### Short problem
Continue the CrateDB blob storage documentation that follows, starting immediately after its final sentence.

### Passage given
Blobs

CrateDB includes support to store binary large objects. By utilizing CrateDB’s cluster features the files can be replicated and sharded just like regular data.

Warning

Backup of blobs via CREATE SNAPSHOT is not supported.

Table of contents

Creating a table for blobs

Before adding blobs a blob table must be created. Blob tables can be sharded. This makes it possible to distribute binaries over multiple nodes. Lets use the CrateDB shell crash to issue the SQL statement:

sh$ crash -c "create blob table myblobs clustered into 3 shards with (number_of_replicas=0)"
CREATE OK, 1 row affected (... sec)

Now CrateDB is configured to allow blobs to be management under the /_blobs/myblobs endpoint.

Custom location for storing blob data

It is possible to define a custom directory path for storing blob data which can be completely different than the normal data path. Best use case for this is storing normal data on a fast SSD and blob data on a large cheap spinning disk.

The custom blob data path can be set either globally by configuration or while creating a blob table. The path can be either absolute or relative and must be creatable/writable by the user CrateDB is running as. A relative path value is relative to CRATE_HOME.

### Given data

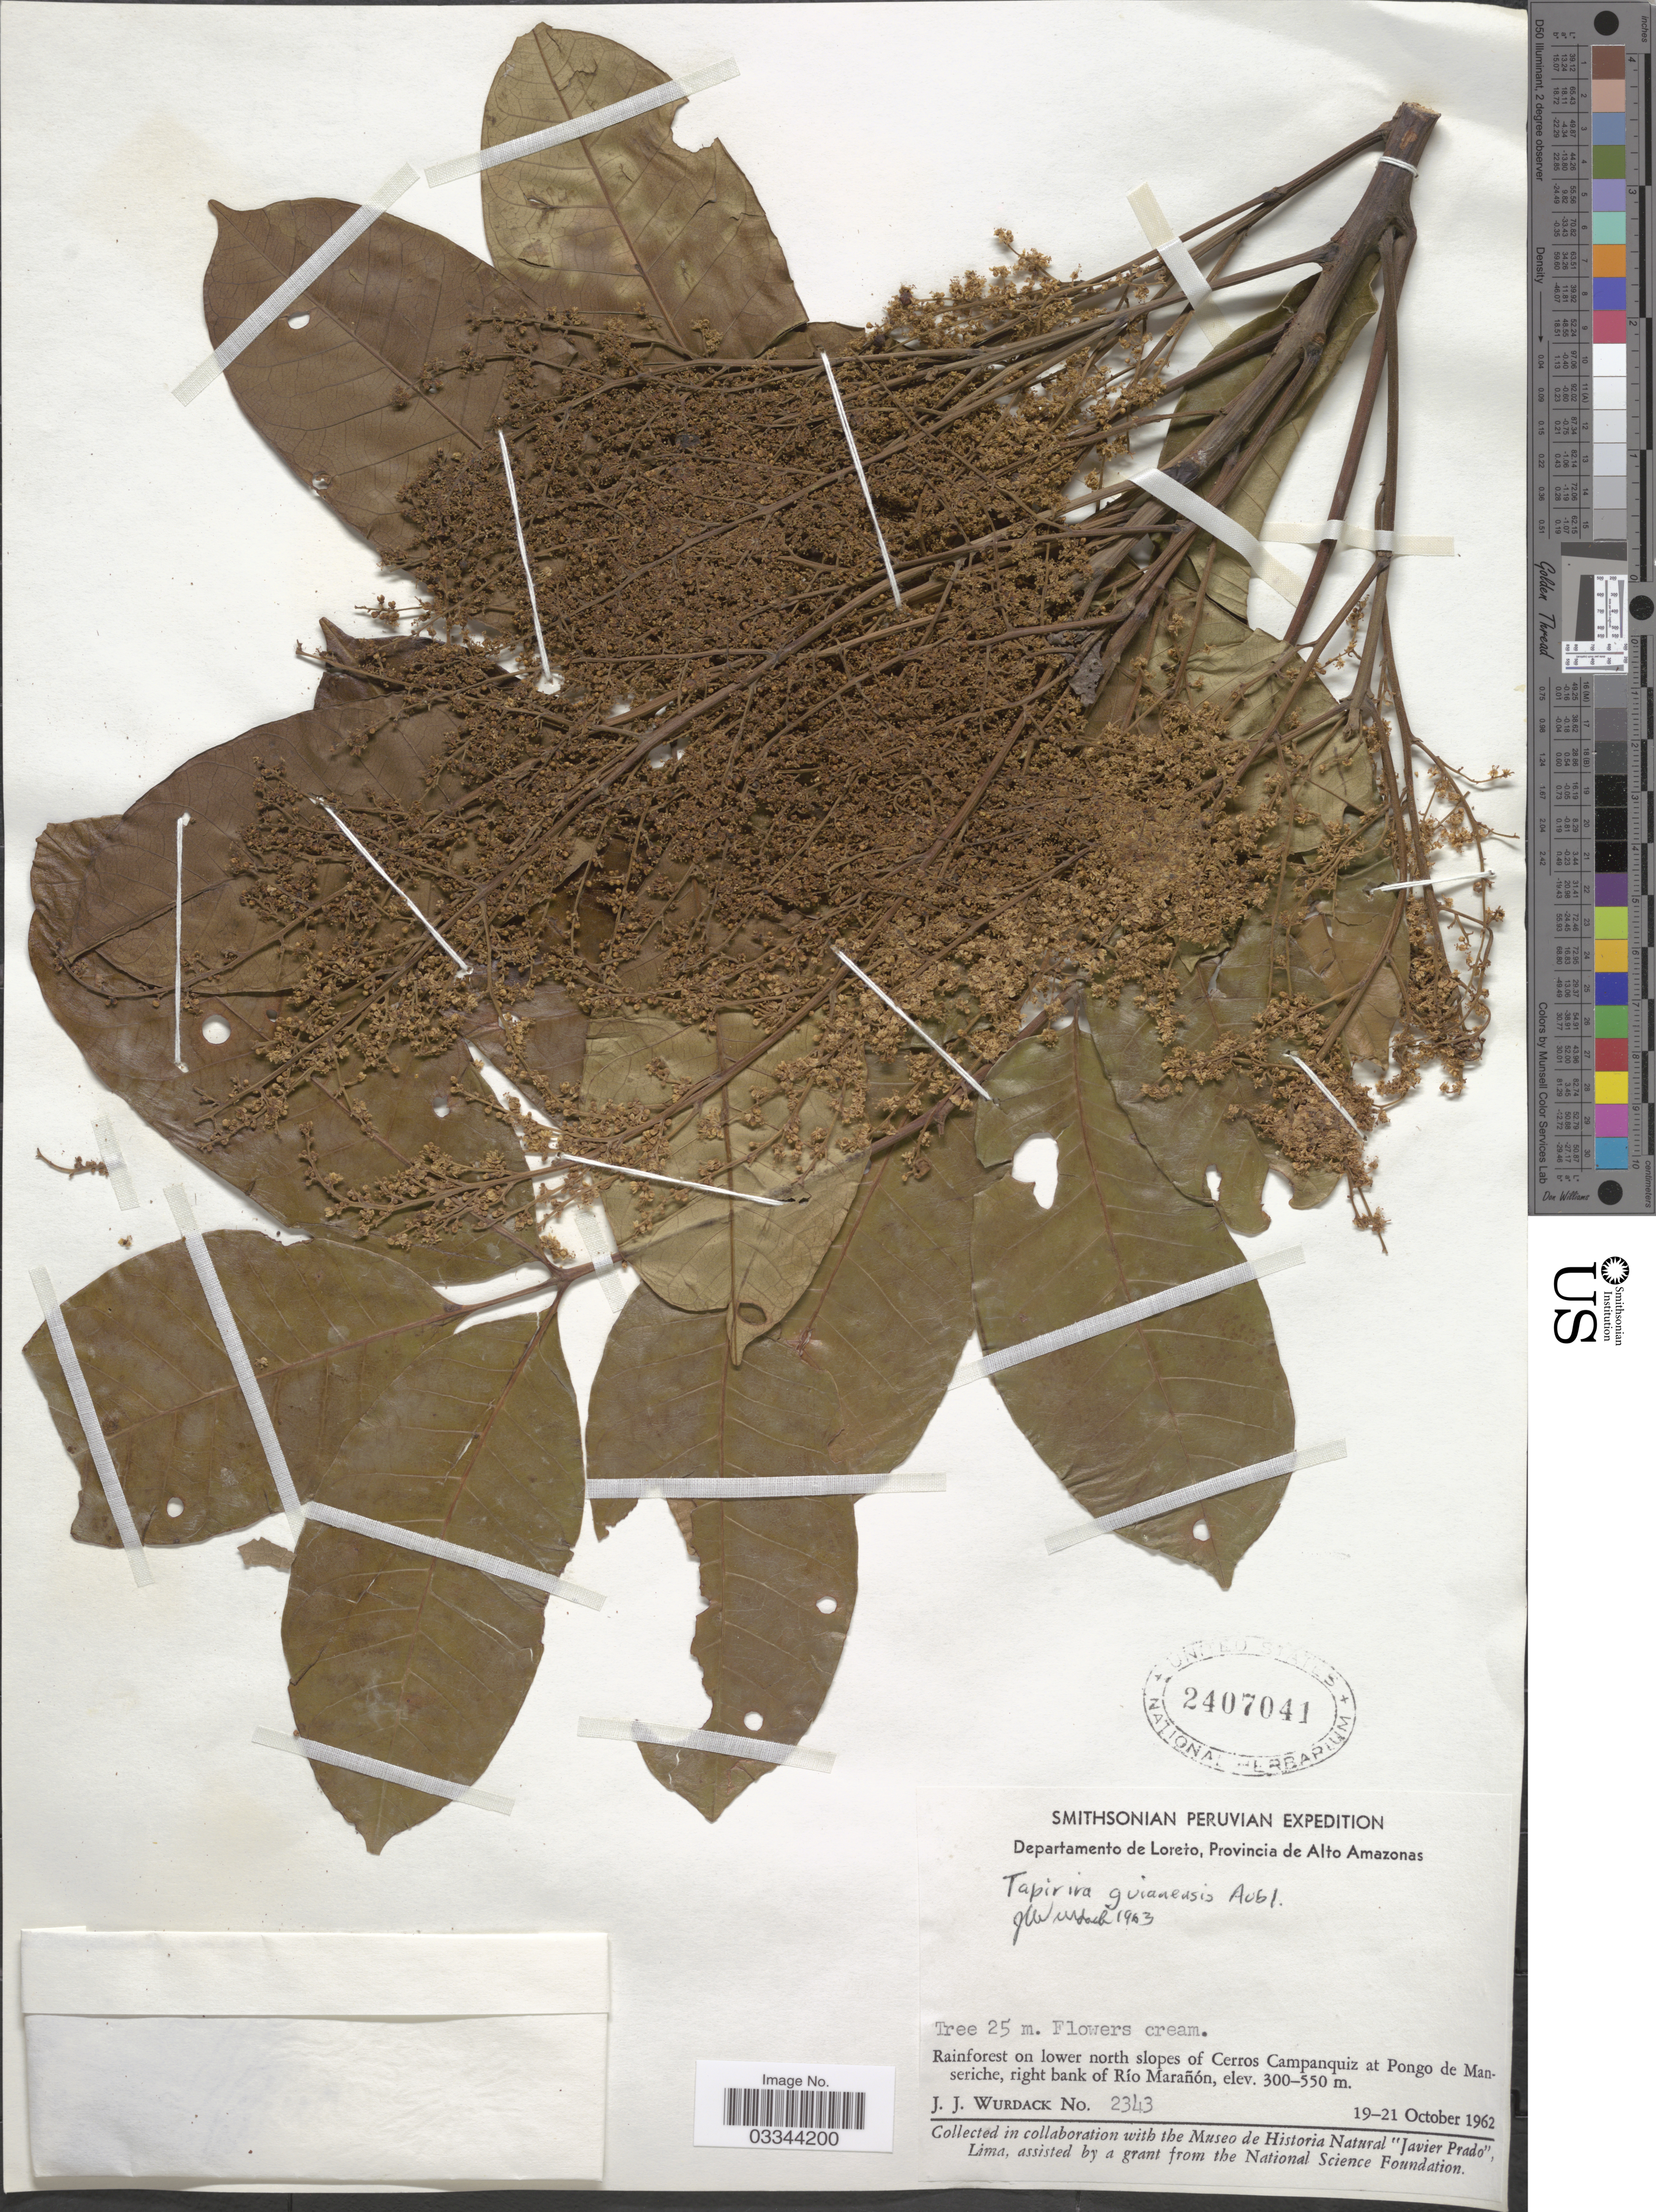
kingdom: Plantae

### Output of the task
Blob data will be stored under this path with the following layout:

/<blobs.path>/nodes/<NODE_NO>/indices/<INDEX_UUID>/<SHARD_ID>/blobs

Global by configuration

Just uncomment or add following entry at the CrateDB configuration in order to define a custom path globally for all blob tables:

blobs.path: /path/to/blob/data

Also see Configuration.

Per blob table setting

It is also possible to define a custom blob data path per table instead of global by configuration. Also per table setting take precedence over the configuration setting.

See CREATE BLOB TABLE for details.

Creating a blob table with a custom blob data path:

sh$ crash -c "create blob table myblobs clustered into 3 shards with (blobs_path='/tmp/crate_blob_data')" # doctest: +SKIP
CREATE OK, 1 row affected (... sec)

List

To list all blobs inside a blob table a SELECT statement can be used:

sh$ crash -c "select digest, last_modified from blob.myblobs"
+------------------------------------------+---------------+
| digest                                   | last_modified |
+------------------------------------------+---------------+
| 4a756ca07e9487f482465a99e8286abc86ba4dc7 | ...           |
+------------------------------------------+---------------+
SELECT 1 row in set (... sec)

Note

To query blob tables it is necessary to always specify the schema name blob.

Altering a blob table

The number of replicas a blob table has can be changed using the ALTER BLOB TABLE clause:

sh$ crash -c "alter blob table myblobs set (number_of_replicas=0)"
ALTER OK, -1 rows affected (... sec)

Deleting a blob table

Blob tables can be deleted similar to normal tables:

sh$ crash -c "drop blob table myblobs"
DROP OK, 1 row affected (... sec)

Using blob tables

The usage of Blob Tables is only supported using the HTTP/HTTPS protocol. This section describes how binaries can be stored, fetched and deleted.

Note

For the reason of internal optimization any successful request could lead to a 307 Temporary Redirect response.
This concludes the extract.